MEMPHIS, Tenn. (WMC) - The Shelby County Health Department reported 89 new cases of COVID-19 Tuesday, the first two-digit increase since June. But some of the good news is tempered by the fact that cases of the virus will likely increase as schools and athletics have resumed.
“We are going to be paying very close attention to school openings and activities and outcomes related to that,” said Shelby County Health Department Director Alisa Haushalter Tuesday.
As students head back to classrooms within the county and sports take place, officials are keeping their eyes open for potential COVID-19 clusters. Harding Academy announced a transition to virtual learning for its high school after multiple confirmed cases among members of its athletics teams.
“I would challenge those of you who want to go to a football game this Friday to think ahead of time about how you’re going to social distance when you’re there,” said Haushalter.
The Shelby County Health Department announced last week they advised against contact sports in the county, even though Tennessee Gov. Bill Lee permitted them through executive order.
Officials said testing sites are anticipating increased utilization in the weeks to come. The squeeze on test slots from earlier this summer has slowed, but they believe it’s likely just a temporary reprieve.
“Cold and flu season is a couple of months away, and school just started in session. We know demand is possible to increase in the future,” said Jenny Bartlett-Prescott, with Church Health. “We are starting to see cases come out of fall contact sports. Our test sites are aligned and coordinated to pay attention to our capacity.”
Haushalter said the run on tests earlier this summer was likely because of more illness circulating in the community and people seeking “assurance testing” around the July 4 holiday. While those without symptoms could access testing currently, officials said that is not guaranteed if cases increase.
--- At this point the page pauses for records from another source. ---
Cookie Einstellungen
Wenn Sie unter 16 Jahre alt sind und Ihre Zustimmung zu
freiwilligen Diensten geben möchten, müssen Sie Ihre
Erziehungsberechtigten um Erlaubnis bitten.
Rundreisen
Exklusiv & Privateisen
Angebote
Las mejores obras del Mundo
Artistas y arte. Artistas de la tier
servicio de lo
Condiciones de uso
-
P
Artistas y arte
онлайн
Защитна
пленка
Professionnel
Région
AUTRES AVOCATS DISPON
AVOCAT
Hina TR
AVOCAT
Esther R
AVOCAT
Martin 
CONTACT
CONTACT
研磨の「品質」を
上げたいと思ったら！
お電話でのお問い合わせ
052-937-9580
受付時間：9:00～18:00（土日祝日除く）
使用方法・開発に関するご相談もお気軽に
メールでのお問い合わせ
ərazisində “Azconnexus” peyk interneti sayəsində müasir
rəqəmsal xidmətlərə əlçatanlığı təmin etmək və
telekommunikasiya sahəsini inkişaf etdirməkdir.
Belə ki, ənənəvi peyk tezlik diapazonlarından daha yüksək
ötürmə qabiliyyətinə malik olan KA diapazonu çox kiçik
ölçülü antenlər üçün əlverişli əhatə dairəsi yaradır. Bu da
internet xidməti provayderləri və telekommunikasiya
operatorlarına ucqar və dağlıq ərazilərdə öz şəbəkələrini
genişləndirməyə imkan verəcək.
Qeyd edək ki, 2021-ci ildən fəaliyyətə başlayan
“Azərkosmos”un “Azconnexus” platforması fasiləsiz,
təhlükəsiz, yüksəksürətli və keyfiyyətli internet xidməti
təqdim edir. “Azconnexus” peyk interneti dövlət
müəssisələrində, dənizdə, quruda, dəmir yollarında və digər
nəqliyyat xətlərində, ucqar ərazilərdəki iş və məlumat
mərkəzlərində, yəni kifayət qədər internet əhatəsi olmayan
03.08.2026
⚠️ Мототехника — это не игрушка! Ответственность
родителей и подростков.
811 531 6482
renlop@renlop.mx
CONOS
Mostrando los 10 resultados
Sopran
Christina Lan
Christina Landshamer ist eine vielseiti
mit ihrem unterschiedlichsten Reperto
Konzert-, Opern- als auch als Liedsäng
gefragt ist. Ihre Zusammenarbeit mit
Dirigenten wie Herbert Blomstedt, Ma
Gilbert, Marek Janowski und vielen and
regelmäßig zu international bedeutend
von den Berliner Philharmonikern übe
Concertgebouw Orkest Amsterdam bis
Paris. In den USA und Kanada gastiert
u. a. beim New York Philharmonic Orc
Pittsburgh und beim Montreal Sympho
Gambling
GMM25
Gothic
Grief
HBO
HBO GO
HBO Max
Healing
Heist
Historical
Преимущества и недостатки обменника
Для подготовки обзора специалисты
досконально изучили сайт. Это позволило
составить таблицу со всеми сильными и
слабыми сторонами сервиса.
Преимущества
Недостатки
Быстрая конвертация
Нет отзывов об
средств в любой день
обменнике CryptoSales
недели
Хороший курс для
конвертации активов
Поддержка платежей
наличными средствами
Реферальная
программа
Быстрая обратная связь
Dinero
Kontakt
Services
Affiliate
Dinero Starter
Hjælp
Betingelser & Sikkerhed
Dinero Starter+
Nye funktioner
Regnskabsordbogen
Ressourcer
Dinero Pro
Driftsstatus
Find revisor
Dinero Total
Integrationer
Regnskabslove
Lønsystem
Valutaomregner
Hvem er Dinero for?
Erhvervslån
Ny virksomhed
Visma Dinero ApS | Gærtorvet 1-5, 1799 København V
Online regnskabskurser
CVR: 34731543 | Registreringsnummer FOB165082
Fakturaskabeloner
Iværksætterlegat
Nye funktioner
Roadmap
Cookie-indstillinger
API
She added one team of the department’s 141 newly-hired contact tracers will focus exclusively on clusters within schools, with the goal of ordering quick isolation and quarantine when confirmed cases are identified.
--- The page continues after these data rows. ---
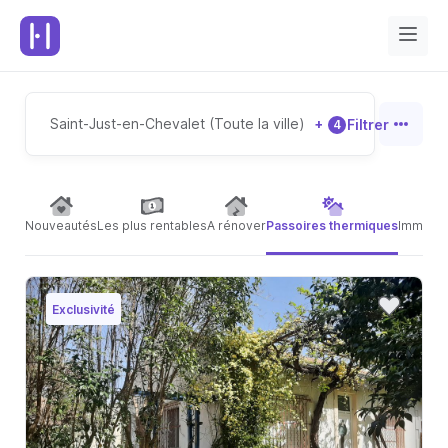
Saint-Just-en-Chevalet (Toute la ville)
+
Filtrer
4
Nouveautés
Les plus rentables
A rénover
Passoires thermiques
Immeubl
Exclusivité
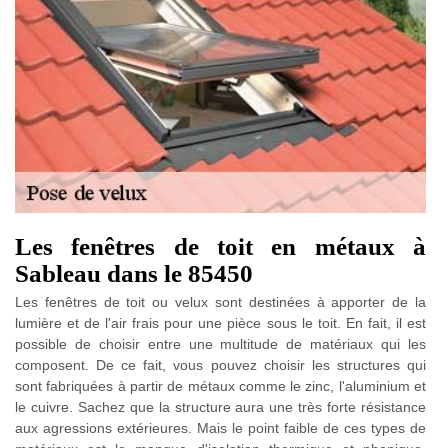
Les fenêtres de toit en métaux à
Sableau dans le 85450
Les fenêtres de toit ou velux sont destinées à apporter de la
lumière et de l'air frais pour une pièce sous le toit. En fait, il est
possible de choisir entre une multitude de matériaux qui les
composent. De ce fait, vous pouvez choisir les structures qui
sont fabriquées à partir de métaux comme le zinc, l'aluminium et
le cuivre. Sachez que la structure aura une très forte résistance
aux agressions extérieures. Mais le point faible de ces types de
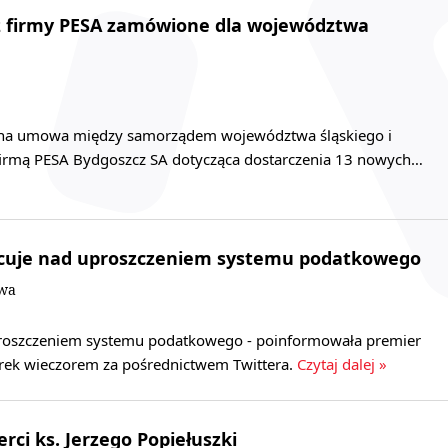
 z firmy PESA zamówione dla województwa
sana umowa między samorządem województwa śląskiego i
 firmą PESA Bydgoszcz SA dotycząca dostarczenia 13 nowych…
racuje nad uproszczeniem systemu podatkowego
owa
proszczeniem systemu podatkowego - poinformowała premier
rek wieczorem za pośrednictwem Twittera.
Czytaj dalej »
erci ks. Jerzego Popiełuszki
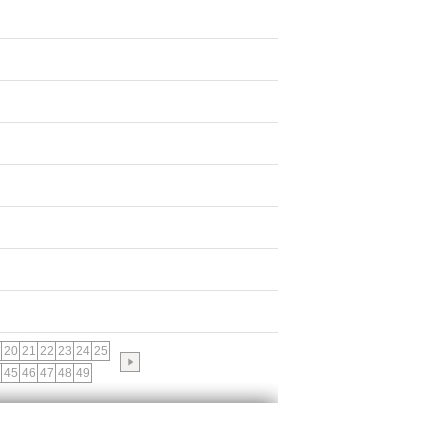
20
21
22
23
24
25
45
46
47
48
49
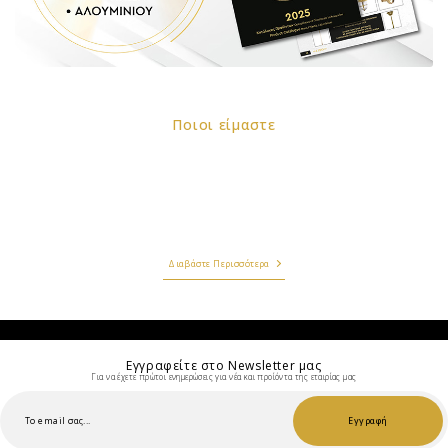
ποιοι είμαστε
Η εταιρία LIDO BIOTEXNIA ΦΩΤΙΣΤΙΚΩΝ ΕΠΕ ιδρύθηκε το 1970 με αντικείμενο την κατασκευή
και εμπορία φωτιστικών εξωτερικού χώρου. Σήμερα, 46 χρόνια από την ίδρυσή της, η LIDO
BIOTEXNIA ΦΩΤΙΣΤΙΚΩΝ ΕΠΕ κατέχει σημαντική θέση στον τομέα του φωτισμού εξωτερικών
χώρων. Η εταιρία με παρακαταθήκη την εμπειρία των 46 χρόνων συνεχούς παρουσίας στην
αγορά εξελίσσεται, παρακολουθεί στενά τις τάσεις της παγκόσμιας αγοράς και εναρμονίζεται
με την εξέλιξη της τεχνολογίας.
Διαβάστε Περισσότερα
Εγγραφείτε στο Νewsletter μας
Για να έχετε πρώτοι ενημερώσεις για νέα και προίόντα της εταιρίας μας
Εγγραφή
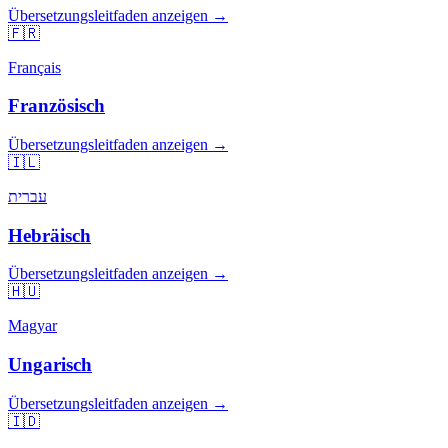
Übersetzungsleitfaden anzeigen →
🇫🇷
Français
Französisch
Übersetzungsleitfaden anzeigen →
🇮🇱
עברית
Hebräisch
Übersetzungsleitfaden anzeigen →
🇭🇺
Magyar
Ungarisch
Übersetzungsleitfaden anzeigen →
🇮🇩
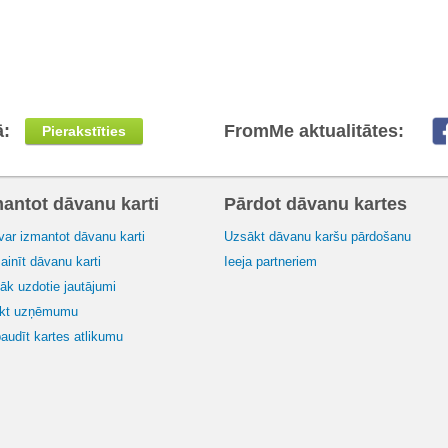
ā:
FromMe aktualitātes:
Pierakstīties
mantot dāvanu karti
Pārdot dāvanu kartes
var izmantot dāvanu karti
Uzsākt dāvanu karšu pārdošanu
inīt dāvanu karti
Ieeja partneriem
āk uzdotie jautājumi
ikt uzņēmumu
audīt kartes atlikumu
“We have been in partnership with the schools. We’ll continue to be in close partnership with the school, and it’s really going to take the schools as well as the health department and families to be able to identify contacts quickly and get them quarantined,” she said.
However, she noted the department would not be releasing specific information on individual cases among children or within the county’s school systems.
“One of our responsibilities in health care and public health is to assure the privacy of individuals. And so at the current time, relative to children in schools, we will not be releasing specific information on children or their school systems,” she said.